Ireland has an over 7000 km long indented and amazingly variable coastline. Most of the shore is natural and tides can move high up into estuaries. Rocks and soft boulder sea banks erode, dune faces and sand banks shift. Changing water depth, exposure, temperatures and salinity provide unique habitat mosaics even within a given bay. Inshore waters not only support a rich diversity of life, but also an enormous biomass.
Earliest archaeological remains show how man dipped into the riches of the sea. Shell middens and ancient fish traps highlight the importance for food. Old harbours are reminders of transport and fishing. Place names like ‘Oyster Point’ tell of important species which may now be regionally extinct.
Today almost everyone in Ireland either lives in the coastal zone or visits it at least once a year. What attracts people? A visitor might highlight the beauty and natural features or seashell diversity. Many jobs depend directly or indirectly on our coast, its clean bathing waters and seafood.
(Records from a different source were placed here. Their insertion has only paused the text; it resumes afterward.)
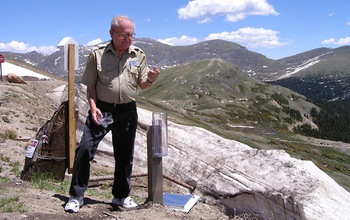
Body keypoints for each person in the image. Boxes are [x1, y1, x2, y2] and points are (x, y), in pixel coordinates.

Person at [64, 15, 160, 213]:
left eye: (131, 34)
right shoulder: (97, 54)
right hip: (102, 108)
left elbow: (141, 84)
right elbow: (90, 85)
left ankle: (121, 196)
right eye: (124, 34)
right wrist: (93, 107)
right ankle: (76, 195)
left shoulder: (138, 55)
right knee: (84, 149)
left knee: (125, 155)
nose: (128, 38)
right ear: (112, 33)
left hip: (128, 110)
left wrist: (150, 79)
Wise use of common resources is challenging as the failure to conserve our fish stocks has shown. Most problems have arisen due to unwise and unsustainable use of land and sea. Our coastal land use has shifted from extensive with many small coastal wetlands to more housing, hard infrastructure, intensive agriculture and golf. Wetlands which formed natural buffers to soil loss and pollution entering the sea have been drained or infilled. While today most major towns have sewage treatment plants, there are more small diffuse sources of potential pollution, which combined with less wetland and scrub buffer, result in high nutrient enrichment and pollution risk. Coastal water uses which depend on water quality like shellfish harvesting are suffering. Climate change is likely to exacerbate our coastal vulnerability and heighten the need for better pollution control, more careful planning and wetland restoration.
Our excellent wind, wave and tidal resources and fast developing renewable technology will bring unprecedented potential and threat to our coastal zone. Looking into the future, more informed public participation, full implementation and enforcement of law - including the Water Framework Directive and EU Marine Strategy Directive - as well as reform of common fisheries policy should bring wiser and more transparent use of our coast and estuaries and with it, recovery of damaged areas.